Na ulicach stolicy (uznawanej czy nie) spory ruch i chaos - jak zawsze. Skręcamy na zły pas, przed nami stłuczka. Jesteśmy przyblokowani, ale tambylcy nas wpuszczają - w końcu turyści ;) Szukamy naszego hostelu - Velania, w dzielnicy Velania. To wzgórza wokół centrum, bardzo chaotycznie zabudowane (jak całe miasto).
Przy pomocy przechodnia odnajdujemy budynek - wysoki, przy stromej ulicy. Przy drzwiach trwa jakiś remont - wylewają posadzkę. W recepcji facet w wieku 60-lat: bardzo dobry angielski, gaduła. Jesteśmy jedynymi turystami, bo z powodu remontu nie przyjmował na ten dzień rezerwacji (a my zrobiliśmy ją z miesiąc temu).
Remont jednak w niczym nie przeszkadza, a my dostajemy najlepszy pokój na ostatnim piętrze, z małym balkonem, łazienką, dużym łóżkiem, TV itp. Fajnie.

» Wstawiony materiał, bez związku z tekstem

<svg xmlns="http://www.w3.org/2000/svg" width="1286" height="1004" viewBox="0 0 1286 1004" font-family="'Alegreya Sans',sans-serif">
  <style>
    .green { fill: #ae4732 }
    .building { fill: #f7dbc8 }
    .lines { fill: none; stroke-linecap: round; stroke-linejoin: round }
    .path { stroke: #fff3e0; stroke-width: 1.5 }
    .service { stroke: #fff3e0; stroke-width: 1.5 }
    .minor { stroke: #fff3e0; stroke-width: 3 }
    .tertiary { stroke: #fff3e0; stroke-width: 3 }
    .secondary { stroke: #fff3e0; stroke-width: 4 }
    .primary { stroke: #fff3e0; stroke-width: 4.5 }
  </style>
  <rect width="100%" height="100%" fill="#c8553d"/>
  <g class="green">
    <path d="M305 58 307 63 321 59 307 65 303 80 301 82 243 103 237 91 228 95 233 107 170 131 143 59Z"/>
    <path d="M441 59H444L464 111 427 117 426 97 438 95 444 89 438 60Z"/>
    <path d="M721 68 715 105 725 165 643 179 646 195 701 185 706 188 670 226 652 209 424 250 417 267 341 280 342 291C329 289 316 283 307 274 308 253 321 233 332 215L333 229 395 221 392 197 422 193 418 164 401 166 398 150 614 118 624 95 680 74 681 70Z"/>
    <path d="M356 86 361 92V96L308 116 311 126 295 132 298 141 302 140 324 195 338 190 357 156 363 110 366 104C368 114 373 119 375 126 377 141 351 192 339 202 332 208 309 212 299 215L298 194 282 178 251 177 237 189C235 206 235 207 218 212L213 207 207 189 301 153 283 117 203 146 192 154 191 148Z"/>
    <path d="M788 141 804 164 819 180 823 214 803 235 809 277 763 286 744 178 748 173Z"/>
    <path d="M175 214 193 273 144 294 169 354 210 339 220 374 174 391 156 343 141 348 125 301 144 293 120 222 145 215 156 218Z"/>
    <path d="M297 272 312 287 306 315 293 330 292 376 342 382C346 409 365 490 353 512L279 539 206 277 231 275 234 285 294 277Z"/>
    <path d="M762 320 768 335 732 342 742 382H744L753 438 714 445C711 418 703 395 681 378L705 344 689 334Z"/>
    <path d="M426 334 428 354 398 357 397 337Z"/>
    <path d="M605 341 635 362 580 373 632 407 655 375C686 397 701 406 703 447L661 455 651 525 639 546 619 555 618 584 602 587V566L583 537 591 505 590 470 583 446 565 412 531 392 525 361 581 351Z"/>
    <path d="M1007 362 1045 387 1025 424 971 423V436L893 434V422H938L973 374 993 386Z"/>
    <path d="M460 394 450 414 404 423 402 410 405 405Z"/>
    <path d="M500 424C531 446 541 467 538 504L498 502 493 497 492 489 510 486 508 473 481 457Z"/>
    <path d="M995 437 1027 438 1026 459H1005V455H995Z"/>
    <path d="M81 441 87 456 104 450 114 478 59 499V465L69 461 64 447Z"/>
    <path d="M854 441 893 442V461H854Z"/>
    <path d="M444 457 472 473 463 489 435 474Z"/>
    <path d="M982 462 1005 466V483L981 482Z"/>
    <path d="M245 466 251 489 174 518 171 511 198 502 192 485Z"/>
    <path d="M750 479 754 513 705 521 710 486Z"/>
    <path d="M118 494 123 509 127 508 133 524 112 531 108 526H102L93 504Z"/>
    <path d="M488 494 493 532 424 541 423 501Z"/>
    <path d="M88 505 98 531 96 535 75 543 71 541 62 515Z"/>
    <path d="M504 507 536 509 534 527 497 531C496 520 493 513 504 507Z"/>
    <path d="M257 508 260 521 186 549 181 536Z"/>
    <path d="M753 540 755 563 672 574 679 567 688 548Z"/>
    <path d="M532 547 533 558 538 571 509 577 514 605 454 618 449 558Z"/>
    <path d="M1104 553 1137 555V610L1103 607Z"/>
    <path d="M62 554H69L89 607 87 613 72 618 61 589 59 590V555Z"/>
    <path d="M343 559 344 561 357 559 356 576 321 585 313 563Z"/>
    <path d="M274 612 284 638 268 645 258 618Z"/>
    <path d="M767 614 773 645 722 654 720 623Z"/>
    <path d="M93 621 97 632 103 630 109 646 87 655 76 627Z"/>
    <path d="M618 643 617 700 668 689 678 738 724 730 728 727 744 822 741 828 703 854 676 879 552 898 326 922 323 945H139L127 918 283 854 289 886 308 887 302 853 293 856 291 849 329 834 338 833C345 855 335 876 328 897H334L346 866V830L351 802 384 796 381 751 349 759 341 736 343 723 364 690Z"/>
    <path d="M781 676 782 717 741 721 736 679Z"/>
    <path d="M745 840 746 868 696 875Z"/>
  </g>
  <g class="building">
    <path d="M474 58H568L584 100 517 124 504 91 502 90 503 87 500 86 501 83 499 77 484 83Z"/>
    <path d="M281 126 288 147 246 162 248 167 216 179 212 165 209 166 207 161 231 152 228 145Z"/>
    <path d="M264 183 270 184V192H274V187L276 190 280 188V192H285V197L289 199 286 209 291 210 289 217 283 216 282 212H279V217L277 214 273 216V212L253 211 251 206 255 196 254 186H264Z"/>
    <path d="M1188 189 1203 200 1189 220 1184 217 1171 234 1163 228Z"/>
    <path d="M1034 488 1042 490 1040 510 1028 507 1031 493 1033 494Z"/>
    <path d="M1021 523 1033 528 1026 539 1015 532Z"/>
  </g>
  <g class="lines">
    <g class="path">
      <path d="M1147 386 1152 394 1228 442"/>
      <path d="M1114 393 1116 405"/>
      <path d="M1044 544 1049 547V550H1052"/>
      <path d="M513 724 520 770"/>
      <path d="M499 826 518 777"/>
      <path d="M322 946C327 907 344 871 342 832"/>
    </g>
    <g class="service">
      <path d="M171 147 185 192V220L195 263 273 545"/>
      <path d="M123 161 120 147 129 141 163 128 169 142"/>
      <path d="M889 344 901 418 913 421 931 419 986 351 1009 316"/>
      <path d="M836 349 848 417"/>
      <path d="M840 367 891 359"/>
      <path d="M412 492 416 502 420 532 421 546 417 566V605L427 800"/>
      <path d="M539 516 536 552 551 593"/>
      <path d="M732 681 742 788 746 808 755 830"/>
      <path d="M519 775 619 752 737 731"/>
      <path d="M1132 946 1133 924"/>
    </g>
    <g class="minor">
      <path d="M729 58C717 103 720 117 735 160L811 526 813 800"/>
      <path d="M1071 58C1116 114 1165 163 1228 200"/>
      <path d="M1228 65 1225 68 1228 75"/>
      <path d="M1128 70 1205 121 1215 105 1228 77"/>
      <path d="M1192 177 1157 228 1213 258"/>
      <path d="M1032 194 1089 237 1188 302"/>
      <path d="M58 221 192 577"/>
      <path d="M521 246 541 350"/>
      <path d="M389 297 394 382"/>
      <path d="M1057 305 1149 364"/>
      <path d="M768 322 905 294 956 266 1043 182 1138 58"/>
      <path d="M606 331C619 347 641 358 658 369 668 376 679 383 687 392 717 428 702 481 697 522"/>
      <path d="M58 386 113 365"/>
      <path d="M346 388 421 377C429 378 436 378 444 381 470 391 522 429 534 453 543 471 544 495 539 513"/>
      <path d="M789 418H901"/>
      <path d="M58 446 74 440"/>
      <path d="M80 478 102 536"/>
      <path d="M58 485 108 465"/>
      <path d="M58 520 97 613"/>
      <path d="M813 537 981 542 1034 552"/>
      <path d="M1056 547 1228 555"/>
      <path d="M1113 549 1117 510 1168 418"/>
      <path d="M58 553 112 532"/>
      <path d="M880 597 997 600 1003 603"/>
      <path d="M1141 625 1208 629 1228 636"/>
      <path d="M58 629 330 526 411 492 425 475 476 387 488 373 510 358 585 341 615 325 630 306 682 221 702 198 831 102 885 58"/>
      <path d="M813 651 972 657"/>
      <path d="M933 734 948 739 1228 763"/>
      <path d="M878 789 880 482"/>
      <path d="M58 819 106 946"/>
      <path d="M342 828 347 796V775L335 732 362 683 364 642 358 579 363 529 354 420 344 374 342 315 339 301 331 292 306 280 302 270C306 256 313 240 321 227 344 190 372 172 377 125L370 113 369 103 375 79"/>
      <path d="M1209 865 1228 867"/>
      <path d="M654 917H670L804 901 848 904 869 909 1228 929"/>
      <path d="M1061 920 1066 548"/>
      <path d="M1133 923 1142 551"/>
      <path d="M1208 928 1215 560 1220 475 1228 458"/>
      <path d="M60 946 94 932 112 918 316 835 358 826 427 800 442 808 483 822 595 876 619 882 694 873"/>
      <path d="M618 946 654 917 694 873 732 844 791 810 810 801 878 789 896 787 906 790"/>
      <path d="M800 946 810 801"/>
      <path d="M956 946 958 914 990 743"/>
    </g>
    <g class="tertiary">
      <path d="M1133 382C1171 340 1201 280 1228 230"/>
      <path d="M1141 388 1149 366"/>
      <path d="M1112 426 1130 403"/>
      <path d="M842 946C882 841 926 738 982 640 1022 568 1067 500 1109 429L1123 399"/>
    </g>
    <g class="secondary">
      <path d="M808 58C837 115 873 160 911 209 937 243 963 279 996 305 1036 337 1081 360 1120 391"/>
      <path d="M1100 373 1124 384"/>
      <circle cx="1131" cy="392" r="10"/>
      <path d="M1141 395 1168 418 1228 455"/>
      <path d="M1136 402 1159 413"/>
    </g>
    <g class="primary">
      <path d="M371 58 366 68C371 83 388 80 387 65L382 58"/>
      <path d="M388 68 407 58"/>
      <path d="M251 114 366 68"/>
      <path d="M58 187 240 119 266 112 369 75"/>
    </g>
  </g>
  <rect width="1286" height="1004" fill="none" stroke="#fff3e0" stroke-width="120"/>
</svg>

Po rozpakowaniu i szybkim, chłodnym piwie idziemy do centrum przez zaniedbane dzielnice - dzieciaki przyjaźnie nam machają, krzyczą. Co prawda nie wiedzą, gdzie leży Śląsk czy Polska, ale Germania tak ;)
Prisztina nie jest ładnym miastem - jak pisałem, chaotyczna zabudowa, brud, ślady wojny. Ale nam się i tak podoba, bo turystów tu mało. Miejsc do zwiedzania również - w sumie niemal same meczety z czasów tureckich. Dwa zwiedzamy z zewnątrz, do jednego ja wchodzę (T. stoi na zewnątrz), akurat szykują się do wieczornej modlitwy, więc prawie mnie stratowali...

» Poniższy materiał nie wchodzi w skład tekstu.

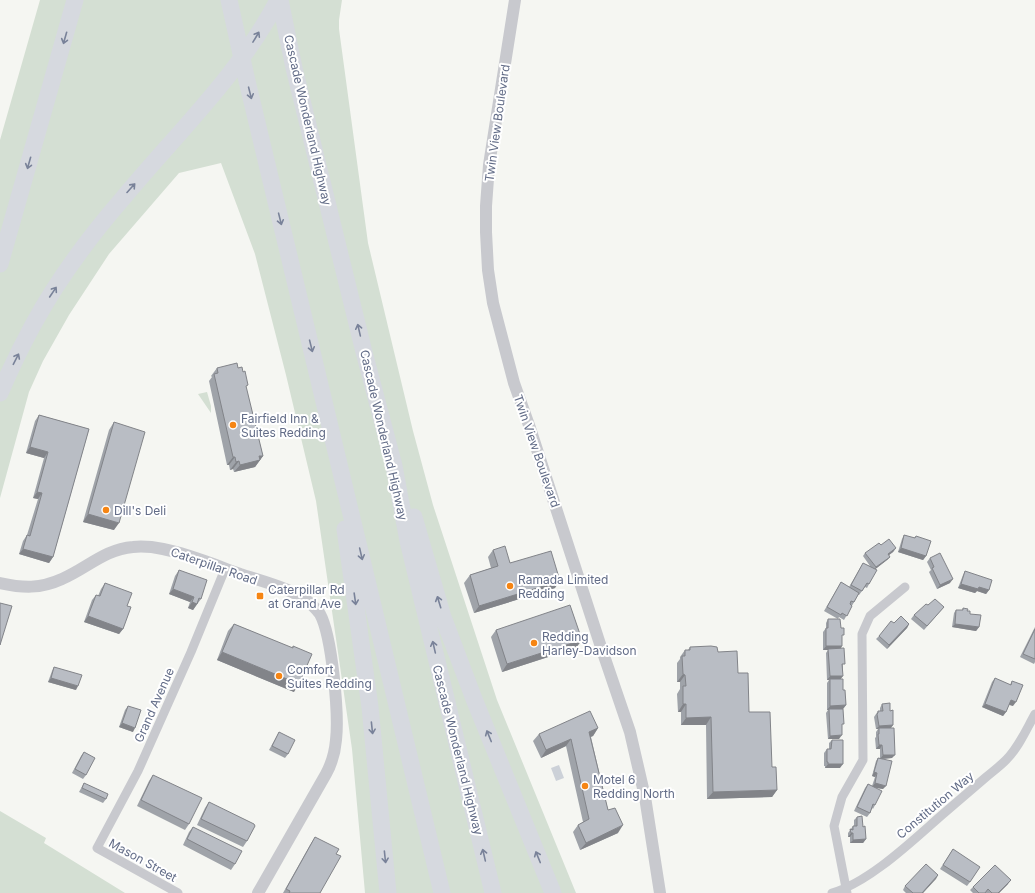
<svg xmlns="http://www.w3.org/2000/svg" width="1035" height="893" viewBox="0 0 1035 893" font-family="Inter,sans-serif">
<style>
.green{fill:#d4dfd3}
.water{fill:#ccd1d8}
.lines{fill:none;stroke-linecap:round;stroke-linejoin:round}
.minor{stroke:#c8c9ce;stroke-width:9}
.tertiary{stroke:#c8c9ce;stroke-width:12}
.motorway{stroke:#d6d9df;stroke-width:17}
.wall{fill:#9fa3a9}
.shaded-wall{fill:#828489}
.building{fill:#b9bdc4;stroke:#828489}
.oneway{stroke:#798299}
.poi-dot{fill:#f68513;stroke:#fff;stroke-width:1.5}
.labels{text-anchor:middle;dominant-baseline:central;stroke-width:4;stroke-linejoin:round;paint-order:stroke}
.street-label{font-size:12px;fill:#626c87;stroke:#fff}
.poi-label{font-size:12px;fill:#626c87;stroke:#fff;text-anchor:start}
</style>
<rect width="100%" height="100%" fill="#f5f6f2"/>
<path class="green" d="M40,0h302l-3,20v9l29,214 45,188 20,74 64,195 79,193h-211l-13,-144 -36,-248 -30,-126 -31,-121 -34,-91 -42,10 -70,81 -40,61 -26,46 -14,31 -29,106v-358z
M207,392l4,14v7l-13,-19z
M0,811l46,27 -2,5 81,50h-125z"/>
<path class="water" d="M559,765l5,13 -8,3 -5,-13z"/>
<g class="lines">
<path class="minor" d="M178,893l-81,-45 41,-77 53,-119 34,-83
M832,893c38,-11 81,-53 111,-79 14,-12 28,-24 42,-36 7,-6 14,-11 21,-18 13,-13 20,-30 29,-46
M847,893l-13,-67 8,-29 21,-37 -1,-126 8,-18 35,-29"/>
<path class="tertiary" d="M515,0l-26,165 -3,41v26l2,38 5,33 21,80 16,45 70,216 30,88 15,65 15,96
M0,583c23,5 40,6 62,-4 24,-10 43,-30 71,-32 10,-1 20,0 30,2 26,5 52,16 77,25 21,7 58,16 72,31 3,3 6,6 8,9 12,22 19,100 16,126 -1,12 -4,23 -10,34l-68,119"/>
<path class="motorway" d="M229,0l18,81 195,812
M280,0l14,68 70,284 30,114 14,75 85,352
M0,264l75,-264
M0,393c10,-23 21,-46 33,-68 25,-46 57,-89 91,-128 53,-64 115,-122 154,-197
M414,517l29,100 31,82 79,194
M345,529l25,178 18,186"/>
</g>
<path class="wall" d="M217,368h21l8,20 17,68 -8,11 -21,5 -1,-3 -3,1 -1,-5h-2l-18,-84 3,-4 -1,-1z
M39,415l50,14 -36,128 -4,6 -30,-9 4,-13 4,-6 11,-36 -5,-1 11,-40 -18,-5 9,-32z
M114,422v108l-31,-8 26,-92z
M904,535l10,3 2,-2 10,20 -3,4 -25,-8 4,-13z
M881,545l15,3 -3,4 -4,3 1,2 -3,3 -12,9 -6,15 -2,4 -2,-1 -6,8h-1l-14,25 -5,-3 -1,2 -14,-8 17,-29 8,5 14,-24 7,3 -7,-10 2,-3z
M493,550l17,13 45,25 -81,25 -10,-30 6,-8 21,-7 -3,-11z
M930,558l20,25 -13,6 -8,-17 2,-2 -4,-8z
M179,570l22,29 -8,11 -5,-2 2,-6 -21,-8 6,-18z
M965,571l24,19 -3,4 -9,-3 -2,2 -17,-5 5,-13z
M105,583l22,23 -4,23 -4,5 -35,-12 8,-22 4,-5 2,1 3,-7z
M928,605l16,2 -20,23 -13,-11 3,-4z
M963,608l4,3 12,16 -3,4 -24,-4 2,-14 2,-3h6z
M828,619l13,9 1,9 -1,11 2,19 -2,12 5,26 -3,4 -1,17 -3,13h-11l-2,-26 2,-3h-1v-27l2,-3h-2l-1,-27 2,-3h-5v-18l3,-4v-5z
M894,623l15,1 -2,4 -20,21 -11,-10 3,-3z
M234,624l58,24 1,-2 1,46 -77,-32 11,-29z
M1035,627v35l-1,2 -14,-7z
M496,630l80,18 -74,24 -11,-35z
M690,647l28,5 20,21 11,39 23,55 5,23 -5,7 -65,2 -1,-74h-25v-13h-3l-1,-18 3,-5v-7h-3v-19l3,-4v-2l5,-7h3z
M54,667l22,23 -28,-8 4,-11z
M995,678l15,7 2,-4 1,25 -4,-1 -3,7 -3,4 -21,-9 10,-25z
M882,704l8,7 3,14 -2,3 1,30 -10,1 1,30 -7,-1 -1,17 -2,4 -1,-1 -2,5 -3,4 -13,-6 11,-23 3,-4 4,2 3,-9 -3,-1 4,-15 2,-3h2v-9h-4l-1,-11 1,-1v-5l2,-3h-2l-2,-12 4,-6h2v-3z
M128,706l5,26 -14,-5 6,-17z
M598,728l-5,8 -2,1 17,73 10,23 -38,17 -7,-18 5,-7 5,-3 -17,-76 -25,12 -8,-17 6,-7z
M279,732l9,22 -3,4 -16,-8z
M832,740l8,28h-15v-2h-1v-13l3,-4h2v-6z
M84,752l2,23 -3,4 -11,-6 9,-17z
M153,775l36,49 -4,6 -48,-24 12,-25z
M84,783l22,16 -3,4 -24,-11z
M209,802l38,39 -4,6 -46,-22 8,-17z
M857,817l6,10 3,12 -3,4h-13v-6h-2v-4l5,-7h1v-6z
M193,827l42,37 -4,6 -48,-25 6,-13z
M315,837l21,17 -16,39h-37l27,-48z
M953,849l17,33 -3,4 -27,-17z
M938,875l-15,18h-17l-3,-3 2,-4z
M1008,884l-9,9h-26l-3,-3 3,-3z"/>
<path class="shaded-wall" d="M30,447l18,5 -4,6 -18,-5z
M259,456h4l-8,11 -21,5 6,-7z
M233,457h2l-6,8h-2z
M239,461l-6,8 -3,1 6,-8z
M37,492l5,1 -4,6 -5,-1z
M88,514l31,9 -5,7 -31,-8z
M896,548l-3,4 -8,6 3,-4z
M901,548l25,8 -3,4 -25,-8z
M23,549l30,8 -4,6 -30,-9z
M890,557l-3,3 -14,11 3,-4z
M953,579l-3,4 -13,6 3,-4z
M560,581l-5,7 -81,25 5,-7z
M961,584l18,3 10,3 -3,4 -9,-3 -2,2 -17,-5z
M173,589l21,8 -4,5 -21,-8z
M192,602l5,2 -4,6 -5,-2z
M88,616l35,13 -4,5 -35,-12z
M909,624l-2,4 -20,21 2,-4z
M955,624l24,3 -3,4 -24,-4z
M582,640l-6,8 -74,24 5,-8z
M826,646h16l-2,4 -12,-1v1h-5z
M222,652l77,32 -5,8 -77,-32z
M683,674l2,1 -5,7h-3z
M830,676h13l-3,4 -10,-1 -1,1h-2z
M51,678l27,8 -2,4 -28,-8z
M1011,700l5,2 -3,4 -5,-2z
M683,704h3l-5,8h-3z
M985,704l21,8 -3,4 -21,-9z
M846,705l-3,4 -16,1 3,-4z
M711,717l-5,8h-25l5,-7z
M122,723l13,5 -2,4 -14,-5z
M893,725l-3,4 -11,-1 -1,1h-2l3,-3z
M598,728l-5,8 -9,3 5,-7z
M842,735l-3,4h-11l2,-3z
M571,739l-5,7 -25,12 5,-8z
M879,745h3l-2,4h-4z
M883,755h12l-3,3 -12,1z
M828,764h15l-3,4h-15z
M874,772l3,1 -2,4 -3,-1z
M875,783l11,3 -3,3 -11,-2z
M777,790l-5,7 -65,2 6,-7z
M623,825l-5,8 -38,17 6,-7z
M851,833h2l-3,4h-2z
M866,839l-3,4h-13l3,-3z
M938,875l-2,4 -13,14h-1z
M1011,880l-3,4 -9,9h-1z"/>
<path class="building" d="M237,363l1,5 4,-1 1,5 2,-1 3,14 -2,1 17,70h-4l1,4 -20,5 -1,-4 -3,1 -1,-5h-2l-19,-83 4,-1 -1,-5z
M39,415l50,14 -36,128 -30,-8 4,-14 3,1 12,-43 -5,-1 11,-40 -18,-5z
M114,422l31,10 -26,91 -31,-9z
M904,535l11,3 1,-2 15,5 -5,15 -25,-8z
M889,539l7,9 -8,6 2,3 -14,10 -11,-14 14,-10 2,2z
M505,546l5,17 41,-12 9,30 -81,25 -9,-31 28,-9 -5,-16z
M940,553l13,26 -13,6 -8,-17 2,-1 -4,-9z
M863,563l14,7 -8,14 -2,-1 -5,8 -11,-6z
M179,570l28,10 -6,19 -2,-1 -2,6 -5,-2 2,-5 -21,-8z
M965,571l27,9 -3,10 -10,-3 -1,2 -17,-5z
M841,582l18,11 -5,9 -3,-1 -1,3 2,2 -5,10 -5,-3 -1,2 -14,-8z
M105,583l27,10 -5,13 4,1 -8,22 -35,-13 8,-21 4,1z
M935,599l9,8 -17,19 -13,-11 12,-11 2,1z
M0,603l12,3 -12,39z
M570,605l12,35 -75,24 -11,-34z
M963,608l5,1 -1,2h3v3l11,1 -2,12 -24,-3 1,-14h7z
M901,616l8,8 -20,21 -10,-9 12,-15 3,2z
M828,619h12l1,9h3v7h-2v11h-16v-18h2z
M234,624l59,24v-2l19,8 -13,30 -77,-32z
M1035,629v30l-12,-5z
M711,646l6,1 1,5 19,-1 1,22h10l1,39h21l2,55h4l1,23 -64,2 -2,-75 -25,1v-14h-3v-18h3l-1,-11 -2,-1 -1,-18h3v-6h5v-3z
M844,648l1,16h-3l1,12h-13l-2,-27z
M54,667l28,8 -4,11 -27,-8z
M995,678l16,7 1,-4 11,4 -7,17 -5,-2 -5,12 -21,-8z
M830,679h13v11h2l1,15 -16,1z
M890,703v8l3,-1v15l-14,1 -2,-12 1,-1v-2h5l-1,-7z
M128,706l13,4 -6,18 -13,-5z
M829,709h14l1,15h-2v11l-12,1z
M590,711l8,17 -9,4 19,78 7,-2 8,17 -37,18 -8,-18 11,-6 -18,-80 -25,11 -7,-16z
M879,728h15l1,27h-12l-1,-10h-3l-1,-11h1z
M279,732l16,8 -7,14 -16,-8z
M832,740h11v24h-15v-2h-1v-13h4z
M84,752l11,6 -9,17 -11,-6z
M878,758l14,3 -6,25 -11,-3 2,-10 -3,-1z
M153,775l49,23 -13,26 -48,-24z
M84,783l24,11 -2,5 -24,-11z
M868,784l14,7 -7,14 -2,-1 -3,9 -13,-6z
M209,802l45,22 1,2 -8,15 -46,-22z
M862,816l1,11 2,-1 1,13 -13,1v-7h-2l-1,-4 3,1v-4h4v-9z
M193,827l49,24 -7,13 -48,-25z
M315,837l24,12 -3,5 5,2 -21,37h-31l1,-2 -4,-2z
M953,849l27,18 -10,15 -27,-17z
M926,864l12,11 -16,18h-9l-8,-7z
M995,865l16,15 -13,13h-6l-4,-4 -3,4h-6l-6,-6z"/>
<defs><path id="oneway-shaft" d="M-6 0H5M1.5-3L5.5 0L1.5 3" fill="none" stroke-width="1.6" stroke-linecap="round" stroke-linejoin="round"/></defs>
<g class="oneway">
<use href="#oneway-shaft" transform="translate(256 37) rotate(-59)"/>
<use href="#oneway-shaft" transform="translate(65 38) rotate(106)"/>
<use href="#oneway-shaft" transform="translate(250 93) rotate(76)"/>
<use href="#oneway-shaft" transform="translate(29 163) rotate(106)"/>
<use href="#oneway-shaft" transform="translate(131 188) rotate(-48)"/>
<use href="#oneway-shaft" transform="translate(280 219) rotate(76)"/>
<use href="#oneway-shaft" transform="translate(53 292) rotate(-56)"/>
<use href="#oneway-shaft" transform="translate(359 330) rotate(-103)"/>
<use href="#oneway-shaft" transform="translate(311 346) rotate(76)"/>
<use href="#oneway-shaft" transform="translate(16 359) rotate(-63)"/>
<use href="#oneway-shaft" transform="translate(361 554) rotate(77)"/>
<use href="#oneway-shaft" transform="translate(355 599) rotate(82)"/>
<use href="#oneway-shaft" transform="translate(439 602) rotate(-107)"/>
<use href="#oneway-shaft" transform="translate(434 647) rotate(-103)"/>
<use href="#oneway-shaft" transform="translate(372 728) rotate(84)"/>
<use href="#oneway-shaft" transform="translate(489 736) rotate(-112)"/>
<use href="#oneway-shaft" transform="translate(484 855) rotate(-103)"/>
<use href="#oneway-shaft" transform="translate(385 857) rotate(84)"/>
<use href="#oneway-shaft" transform="translate(538 857) rotate(-112)"/>
</g>
<g class="poi-dot">
<circle cx="233" cy="425" r="4"/>
<circle cx="106" cy="510" r="4"/>
<circle cx="510" cy="586" r="4"/>
<rect x="256" y="592" width="8" height="8" rx="2"/>
<circle cx="534" cy="643" r="4"/>
<circle cx="279" cy="676" r="4"/>
<circle cx="585" cy="786" r="4"/>
</g>
<g class="labels">
<g class="street-label">
<text transform="translate(308 120) rotate(77)">Cascade Wonderland Highway</text>
<text transform="translate(497 123) rotate(-82)">Twin View Boulevard</text>
<text transform="translate(384 435) rotate(77)">Cascade Wonderland Highway</text>
<text transform="translate(537 451) rotate(71)">Twin View Boulevard</text>
<text transform="translate(214 566) rotate(19)">Caterpillar Road</text>
<text transform="translate(154 705) rotate(-66)">Grand Avenue</text>
<text transform="translate(458 750) rotate(76)">Cascade Wonderland Highway</text>
<text transform="translate(935 805) rotate(-40)">Constitution Way</text>
<text transform="translate(143 860) rotate(29)">Mason Street</text>
</g>
<g class="poi-label">
<text x="241" y="418">Fairfield Inn &amp;<tspan x="241" dy="14">Suites Redding</tspan></text>
<text x="114" y="510">Dill's Deli</text>
<text x="518" y="579">Ramada Limited<tspan x="518" dy="14">Redding</tspan></text>
<text x="268" y="589">Caterpillar Rd<tspan x="268" dy="14">at Grand Ave</tspan></text>
<text x="542" y="636">Redding<tspan x="542" dy="14">Harley-Davidson</tspan></text>
<text x="287" y="669">Comfort<tspan x="287" dy="14">Suites Redding</tspan></text>
<text x="593" y="779">Motel 6<tspan x="593" dy="14">Redding North</tspan></text>
</g>
</g>
</svg>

Na głównym deptaku gwarno jak w ulu - dziesiątki lokali pełnych ludzi. I żebrzące muzułmanki ze zdjęciami dzieci - w tej kulturze to wręcz niespotykane, rodzina ma obowiązek dbać o swoich...
Siadamy do restauracji - nie mają piwa, ale jedzenie smaczne. Kobiety ubrany i po europejsku i z workami na ciałach, niezależnie od wieku. Pełen przekrój, choć chyba więcej tych bez chust.
Wracając do hostelu czuję się bardzo usatysfakcjonowany z tego bogatego we wrażenia dnia.